START Material for the task
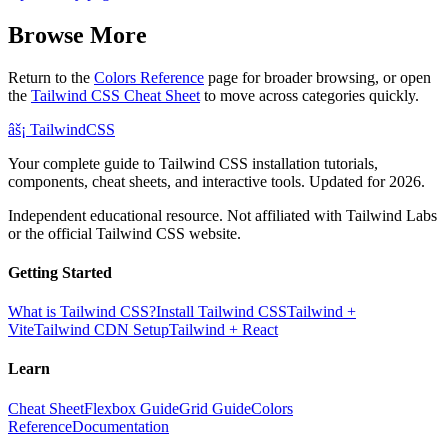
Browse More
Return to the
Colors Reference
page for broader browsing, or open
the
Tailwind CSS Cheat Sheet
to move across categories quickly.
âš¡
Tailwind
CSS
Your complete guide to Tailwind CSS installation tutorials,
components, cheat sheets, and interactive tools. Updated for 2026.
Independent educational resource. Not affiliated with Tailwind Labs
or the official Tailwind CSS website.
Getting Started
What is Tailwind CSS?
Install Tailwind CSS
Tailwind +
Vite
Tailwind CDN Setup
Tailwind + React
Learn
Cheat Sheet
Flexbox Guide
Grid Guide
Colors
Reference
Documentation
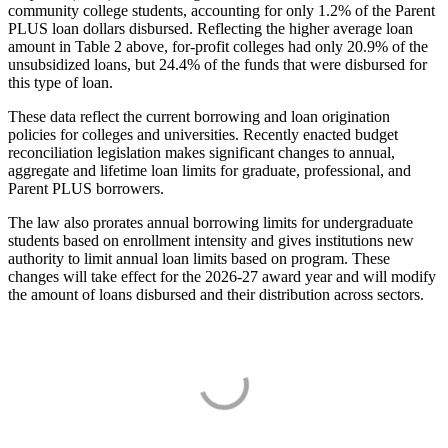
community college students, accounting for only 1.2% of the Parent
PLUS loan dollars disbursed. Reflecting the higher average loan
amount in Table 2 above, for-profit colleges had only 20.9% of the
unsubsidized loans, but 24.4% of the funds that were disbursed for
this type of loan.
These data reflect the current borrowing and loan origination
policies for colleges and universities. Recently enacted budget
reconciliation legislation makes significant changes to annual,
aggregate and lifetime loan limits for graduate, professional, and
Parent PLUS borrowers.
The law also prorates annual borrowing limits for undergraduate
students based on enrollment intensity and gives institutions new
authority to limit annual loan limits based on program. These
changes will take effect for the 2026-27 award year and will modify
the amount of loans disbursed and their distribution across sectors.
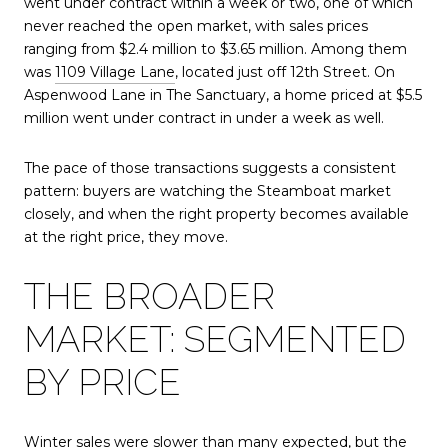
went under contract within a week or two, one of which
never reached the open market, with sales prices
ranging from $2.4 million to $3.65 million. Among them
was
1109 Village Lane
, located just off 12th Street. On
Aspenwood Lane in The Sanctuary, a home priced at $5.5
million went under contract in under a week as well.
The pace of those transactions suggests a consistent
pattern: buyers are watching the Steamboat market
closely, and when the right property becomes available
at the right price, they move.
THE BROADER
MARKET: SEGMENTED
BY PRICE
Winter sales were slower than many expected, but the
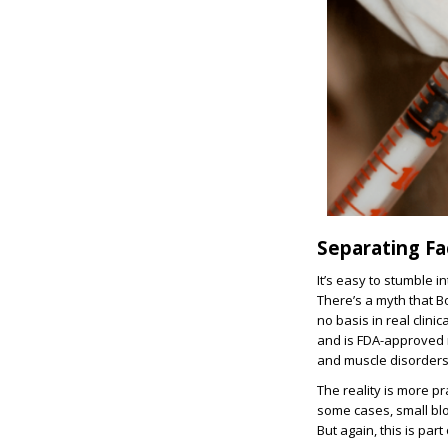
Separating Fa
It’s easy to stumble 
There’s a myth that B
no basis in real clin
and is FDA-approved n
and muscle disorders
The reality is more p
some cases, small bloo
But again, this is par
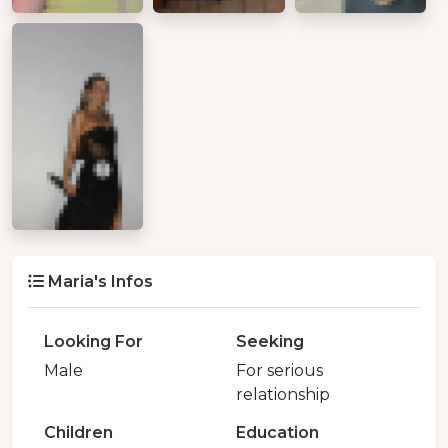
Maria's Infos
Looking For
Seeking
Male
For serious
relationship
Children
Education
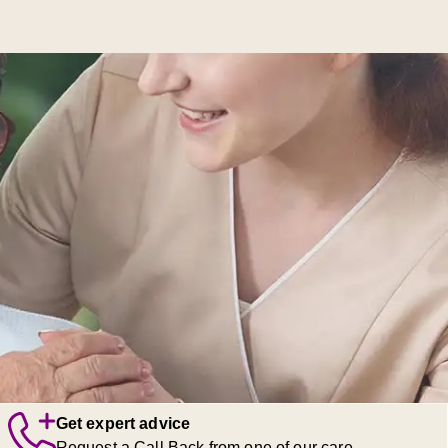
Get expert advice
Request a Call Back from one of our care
END Material for the task
# Required action:
All lines from the one containing "Looking For" through the end of the data are to be restated exactly, with nothing else and without the pictures.

# Response to this exercise:
Looking For
Seeking
Male
For serious
relationship
Children
Education
Get expert advice
Request a Call Back from one of our care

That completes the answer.